» How to complete this task: Please convert part of the entries below into a numbered list, leaving out any blank lines. Begin at the line that contains "On this panel, simply" and stop after the line that contains "In this last".

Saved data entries

++++++++++

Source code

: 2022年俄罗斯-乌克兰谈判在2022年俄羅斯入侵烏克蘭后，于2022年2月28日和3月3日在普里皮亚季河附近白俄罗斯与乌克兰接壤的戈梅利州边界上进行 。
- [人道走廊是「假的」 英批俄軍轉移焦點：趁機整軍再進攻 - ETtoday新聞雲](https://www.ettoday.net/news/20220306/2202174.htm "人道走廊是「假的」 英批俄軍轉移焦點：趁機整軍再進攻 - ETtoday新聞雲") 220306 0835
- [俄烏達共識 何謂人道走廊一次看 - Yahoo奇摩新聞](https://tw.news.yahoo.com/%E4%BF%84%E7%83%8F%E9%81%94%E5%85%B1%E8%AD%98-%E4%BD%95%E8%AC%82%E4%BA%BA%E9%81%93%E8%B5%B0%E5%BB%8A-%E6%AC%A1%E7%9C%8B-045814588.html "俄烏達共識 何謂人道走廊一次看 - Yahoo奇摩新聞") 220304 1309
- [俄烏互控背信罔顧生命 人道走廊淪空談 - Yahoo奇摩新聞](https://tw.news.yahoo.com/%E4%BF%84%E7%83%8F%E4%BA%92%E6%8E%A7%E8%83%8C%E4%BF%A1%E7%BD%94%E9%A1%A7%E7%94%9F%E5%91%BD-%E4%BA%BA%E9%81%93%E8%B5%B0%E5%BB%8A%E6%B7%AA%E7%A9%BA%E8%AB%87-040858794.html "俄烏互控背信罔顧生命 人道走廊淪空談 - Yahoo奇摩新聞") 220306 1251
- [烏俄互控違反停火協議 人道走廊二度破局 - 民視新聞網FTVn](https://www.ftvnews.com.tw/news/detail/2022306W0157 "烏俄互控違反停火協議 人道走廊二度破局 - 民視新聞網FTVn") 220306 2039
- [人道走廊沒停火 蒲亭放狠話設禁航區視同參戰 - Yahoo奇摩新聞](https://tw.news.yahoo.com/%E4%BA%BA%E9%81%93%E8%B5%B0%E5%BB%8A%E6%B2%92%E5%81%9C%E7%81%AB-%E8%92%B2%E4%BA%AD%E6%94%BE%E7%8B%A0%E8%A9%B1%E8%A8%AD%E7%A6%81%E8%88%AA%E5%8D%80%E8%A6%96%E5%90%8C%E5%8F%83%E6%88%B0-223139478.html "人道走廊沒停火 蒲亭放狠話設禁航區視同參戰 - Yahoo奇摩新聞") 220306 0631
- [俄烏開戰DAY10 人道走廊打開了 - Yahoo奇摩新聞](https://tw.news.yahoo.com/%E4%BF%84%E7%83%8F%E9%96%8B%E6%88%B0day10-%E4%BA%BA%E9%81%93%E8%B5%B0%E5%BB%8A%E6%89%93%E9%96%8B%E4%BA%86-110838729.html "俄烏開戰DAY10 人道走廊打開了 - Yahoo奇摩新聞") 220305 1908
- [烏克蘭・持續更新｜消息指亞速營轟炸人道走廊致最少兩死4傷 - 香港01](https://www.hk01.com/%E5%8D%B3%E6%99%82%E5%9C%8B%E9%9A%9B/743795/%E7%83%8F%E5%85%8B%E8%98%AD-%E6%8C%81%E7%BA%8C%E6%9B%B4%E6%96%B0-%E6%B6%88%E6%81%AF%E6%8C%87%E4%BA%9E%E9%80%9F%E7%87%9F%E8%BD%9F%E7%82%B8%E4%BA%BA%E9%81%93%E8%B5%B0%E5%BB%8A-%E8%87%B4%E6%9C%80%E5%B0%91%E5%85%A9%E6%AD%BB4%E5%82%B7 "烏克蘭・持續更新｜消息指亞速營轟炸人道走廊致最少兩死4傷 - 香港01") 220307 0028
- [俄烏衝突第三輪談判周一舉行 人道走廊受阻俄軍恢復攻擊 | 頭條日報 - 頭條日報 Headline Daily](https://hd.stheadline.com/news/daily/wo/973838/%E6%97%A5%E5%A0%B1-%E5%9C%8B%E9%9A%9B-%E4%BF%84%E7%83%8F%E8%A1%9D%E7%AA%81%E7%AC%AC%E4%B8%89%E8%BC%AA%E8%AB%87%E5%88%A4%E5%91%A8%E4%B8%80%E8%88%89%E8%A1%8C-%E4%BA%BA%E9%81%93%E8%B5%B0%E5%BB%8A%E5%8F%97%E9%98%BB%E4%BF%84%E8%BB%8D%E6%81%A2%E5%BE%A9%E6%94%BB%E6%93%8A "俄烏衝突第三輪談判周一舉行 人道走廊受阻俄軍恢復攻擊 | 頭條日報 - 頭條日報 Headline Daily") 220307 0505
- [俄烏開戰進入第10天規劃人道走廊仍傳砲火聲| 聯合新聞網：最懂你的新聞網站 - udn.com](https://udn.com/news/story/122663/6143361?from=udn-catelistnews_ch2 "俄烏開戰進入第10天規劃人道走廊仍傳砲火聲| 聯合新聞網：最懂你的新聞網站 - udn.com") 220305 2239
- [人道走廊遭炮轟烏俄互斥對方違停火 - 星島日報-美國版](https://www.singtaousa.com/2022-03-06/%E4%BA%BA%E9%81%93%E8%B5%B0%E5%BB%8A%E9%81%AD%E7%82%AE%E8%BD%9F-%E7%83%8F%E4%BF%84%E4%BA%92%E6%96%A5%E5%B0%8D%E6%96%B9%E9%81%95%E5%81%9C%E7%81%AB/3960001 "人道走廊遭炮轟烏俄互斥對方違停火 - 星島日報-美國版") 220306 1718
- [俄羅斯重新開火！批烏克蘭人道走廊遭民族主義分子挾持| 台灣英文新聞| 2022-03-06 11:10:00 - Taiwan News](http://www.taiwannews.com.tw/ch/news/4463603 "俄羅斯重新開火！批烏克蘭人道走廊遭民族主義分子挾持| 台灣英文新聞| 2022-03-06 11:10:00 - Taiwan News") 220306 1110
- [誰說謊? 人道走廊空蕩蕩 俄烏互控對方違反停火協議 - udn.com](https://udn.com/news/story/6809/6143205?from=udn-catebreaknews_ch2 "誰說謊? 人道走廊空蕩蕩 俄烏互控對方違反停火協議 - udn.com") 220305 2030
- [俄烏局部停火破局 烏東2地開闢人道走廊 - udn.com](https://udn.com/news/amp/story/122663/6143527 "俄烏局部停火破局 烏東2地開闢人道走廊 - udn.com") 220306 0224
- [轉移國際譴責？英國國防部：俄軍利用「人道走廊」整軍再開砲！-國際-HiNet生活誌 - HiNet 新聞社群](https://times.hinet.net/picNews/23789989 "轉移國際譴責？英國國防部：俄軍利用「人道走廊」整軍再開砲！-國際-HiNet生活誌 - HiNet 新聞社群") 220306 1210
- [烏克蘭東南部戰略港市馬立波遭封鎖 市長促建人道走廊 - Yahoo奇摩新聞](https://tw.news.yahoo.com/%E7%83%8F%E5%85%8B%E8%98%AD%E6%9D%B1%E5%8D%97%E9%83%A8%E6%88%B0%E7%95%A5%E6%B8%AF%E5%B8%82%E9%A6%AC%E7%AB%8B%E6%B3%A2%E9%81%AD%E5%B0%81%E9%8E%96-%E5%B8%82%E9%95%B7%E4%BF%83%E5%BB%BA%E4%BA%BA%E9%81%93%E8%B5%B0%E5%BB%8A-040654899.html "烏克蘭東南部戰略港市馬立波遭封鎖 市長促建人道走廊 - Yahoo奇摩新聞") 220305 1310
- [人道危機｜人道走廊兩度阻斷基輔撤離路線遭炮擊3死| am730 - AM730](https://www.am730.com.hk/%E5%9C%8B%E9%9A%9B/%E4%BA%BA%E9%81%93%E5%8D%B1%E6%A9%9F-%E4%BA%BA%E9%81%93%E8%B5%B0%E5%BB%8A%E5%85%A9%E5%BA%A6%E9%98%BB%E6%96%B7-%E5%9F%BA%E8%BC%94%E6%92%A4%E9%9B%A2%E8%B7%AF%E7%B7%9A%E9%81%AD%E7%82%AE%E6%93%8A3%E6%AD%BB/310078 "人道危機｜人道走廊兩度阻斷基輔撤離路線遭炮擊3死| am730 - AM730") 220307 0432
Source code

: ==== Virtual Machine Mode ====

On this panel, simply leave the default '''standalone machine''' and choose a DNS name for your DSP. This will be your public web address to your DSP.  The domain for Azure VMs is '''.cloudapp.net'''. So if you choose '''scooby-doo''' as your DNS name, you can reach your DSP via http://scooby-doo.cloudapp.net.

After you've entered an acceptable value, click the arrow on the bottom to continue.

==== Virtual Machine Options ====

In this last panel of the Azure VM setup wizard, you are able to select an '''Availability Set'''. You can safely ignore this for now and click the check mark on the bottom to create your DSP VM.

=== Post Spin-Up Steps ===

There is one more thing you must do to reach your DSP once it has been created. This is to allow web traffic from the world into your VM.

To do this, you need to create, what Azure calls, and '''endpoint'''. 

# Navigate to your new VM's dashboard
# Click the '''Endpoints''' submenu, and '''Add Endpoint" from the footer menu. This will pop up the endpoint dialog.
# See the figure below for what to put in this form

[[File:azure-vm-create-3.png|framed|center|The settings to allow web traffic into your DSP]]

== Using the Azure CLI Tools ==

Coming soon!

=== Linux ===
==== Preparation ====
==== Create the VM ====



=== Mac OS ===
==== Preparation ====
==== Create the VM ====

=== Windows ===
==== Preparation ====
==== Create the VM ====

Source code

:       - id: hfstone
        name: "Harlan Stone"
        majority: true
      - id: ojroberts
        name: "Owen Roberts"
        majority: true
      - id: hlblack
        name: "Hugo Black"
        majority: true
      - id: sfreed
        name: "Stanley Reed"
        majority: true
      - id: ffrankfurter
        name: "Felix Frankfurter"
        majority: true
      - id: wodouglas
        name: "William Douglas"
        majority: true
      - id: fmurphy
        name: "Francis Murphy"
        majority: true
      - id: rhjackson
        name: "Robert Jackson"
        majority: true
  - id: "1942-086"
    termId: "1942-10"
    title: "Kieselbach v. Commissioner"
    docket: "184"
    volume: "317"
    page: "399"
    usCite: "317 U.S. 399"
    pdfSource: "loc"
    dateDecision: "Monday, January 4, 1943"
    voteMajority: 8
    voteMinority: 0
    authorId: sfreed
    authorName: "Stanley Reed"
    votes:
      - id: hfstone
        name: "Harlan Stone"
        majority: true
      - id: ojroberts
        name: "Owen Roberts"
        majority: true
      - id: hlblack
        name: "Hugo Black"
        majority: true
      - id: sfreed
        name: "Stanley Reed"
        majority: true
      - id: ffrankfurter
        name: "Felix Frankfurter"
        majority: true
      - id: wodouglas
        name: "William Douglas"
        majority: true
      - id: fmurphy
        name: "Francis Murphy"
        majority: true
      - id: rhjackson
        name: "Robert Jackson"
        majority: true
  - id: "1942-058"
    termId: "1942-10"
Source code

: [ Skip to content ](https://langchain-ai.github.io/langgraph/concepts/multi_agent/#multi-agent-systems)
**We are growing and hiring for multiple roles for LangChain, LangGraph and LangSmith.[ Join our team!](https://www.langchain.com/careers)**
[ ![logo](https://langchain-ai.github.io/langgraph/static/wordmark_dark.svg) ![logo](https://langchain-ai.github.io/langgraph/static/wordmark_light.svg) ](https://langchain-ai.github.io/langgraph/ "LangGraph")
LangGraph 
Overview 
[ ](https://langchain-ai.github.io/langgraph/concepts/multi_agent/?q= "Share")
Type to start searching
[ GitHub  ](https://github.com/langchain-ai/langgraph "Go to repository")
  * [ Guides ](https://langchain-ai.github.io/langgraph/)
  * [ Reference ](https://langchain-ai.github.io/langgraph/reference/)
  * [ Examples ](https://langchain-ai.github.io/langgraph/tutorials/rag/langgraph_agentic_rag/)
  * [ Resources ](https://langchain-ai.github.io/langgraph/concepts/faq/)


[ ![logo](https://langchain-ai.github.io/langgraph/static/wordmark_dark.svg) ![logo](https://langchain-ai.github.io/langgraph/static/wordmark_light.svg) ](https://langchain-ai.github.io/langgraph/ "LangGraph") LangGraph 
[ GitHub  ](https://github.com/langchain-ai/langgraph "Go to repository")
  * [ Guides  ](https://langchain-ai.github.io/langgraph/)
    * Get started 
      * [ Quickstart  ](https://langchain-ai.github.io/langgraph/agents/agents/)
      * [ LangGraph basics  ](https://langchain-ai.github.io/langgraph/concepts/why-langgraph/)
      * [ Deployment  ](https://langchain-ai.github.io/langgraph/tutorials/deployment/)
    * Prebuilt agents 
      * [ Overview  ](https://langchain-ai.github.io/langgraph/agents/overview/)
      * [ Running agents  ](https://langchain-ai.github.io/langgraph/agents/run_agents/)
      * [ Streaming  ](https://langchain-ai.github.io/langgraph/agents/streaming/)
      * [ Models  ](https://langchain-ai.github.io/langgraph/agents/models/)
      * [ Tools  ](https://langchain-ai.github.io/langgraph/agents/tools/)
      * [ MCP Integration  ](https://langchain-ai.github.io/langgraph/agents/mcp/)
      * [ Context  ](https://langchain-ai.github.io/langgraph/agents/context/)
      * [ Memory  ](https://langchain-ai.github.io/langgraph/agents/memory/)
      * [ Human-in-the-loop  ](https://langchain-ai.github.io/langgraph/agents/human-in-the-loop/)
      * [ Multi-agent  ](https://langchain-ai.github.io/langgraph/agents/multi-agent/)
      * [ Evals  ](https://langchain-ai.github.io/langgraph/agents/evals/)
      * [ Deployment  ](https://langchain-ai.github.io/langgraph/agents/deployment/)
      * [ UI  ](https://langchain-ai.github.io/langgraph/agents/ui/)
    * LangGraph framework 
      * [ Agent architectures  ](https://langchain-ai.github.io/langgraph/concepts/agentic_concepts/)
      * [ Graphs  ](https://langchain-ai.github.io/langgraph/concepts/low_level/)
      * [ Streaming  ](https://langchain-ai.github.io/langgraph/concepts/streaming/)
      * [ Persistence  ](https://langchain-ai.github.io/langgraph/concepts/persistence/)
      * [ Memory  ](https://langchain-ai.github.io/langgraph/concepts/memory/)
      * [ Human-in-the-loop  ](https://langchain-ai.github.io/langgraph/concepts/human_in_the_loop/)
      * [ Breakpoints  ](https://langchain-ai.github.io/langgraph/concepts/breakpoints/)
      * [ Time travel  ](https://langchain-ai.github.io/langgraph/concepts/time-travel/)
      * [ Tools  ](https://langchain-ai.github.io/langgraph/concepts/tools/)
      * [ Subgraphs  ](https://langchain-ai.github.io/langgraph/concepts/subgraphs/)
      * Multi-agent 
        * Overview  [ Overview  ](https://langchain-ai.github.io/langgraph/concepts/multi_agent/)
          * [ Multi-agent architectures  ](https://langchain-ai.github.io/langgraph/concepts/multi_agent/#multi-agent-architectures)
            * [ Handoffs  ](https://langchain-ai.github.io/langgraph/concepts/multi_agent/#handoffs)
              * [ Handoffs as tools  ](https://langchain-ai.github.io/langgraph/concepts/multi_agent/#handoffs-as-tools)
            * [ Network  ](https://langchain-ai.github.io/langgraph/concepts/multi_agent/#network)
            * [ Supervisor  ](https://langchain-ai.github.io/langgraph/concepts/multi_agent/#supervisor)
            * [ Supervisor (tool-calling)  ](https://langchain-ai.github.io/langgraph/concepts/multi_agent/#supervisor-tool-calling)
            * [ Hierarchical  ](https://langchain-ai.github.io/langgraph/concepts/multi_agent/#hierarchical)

++++++++++

» Answer box:
1. On this panel, simply leave the default '''standalone machine''' and choose a DNS name for your DSP. This will be your public web address to your DSP.  The domain for Azure VMs is '''.cloudapp.net'''. So if you choose '''scooby-doo''' as your DNS name, you can reach your DSP via http://scooby-doo.cloudapp.net.
2. After you've entered an acceptable value, click the arrow on the bottom to continue.
3. ==== Virtual Machine Options ====
4. In this last panel of the Azure VM setup wizard, you are able to select an '''Availability Set'''. You can safely ignore this for now and click the check mark on the bottom to create your DSP VM.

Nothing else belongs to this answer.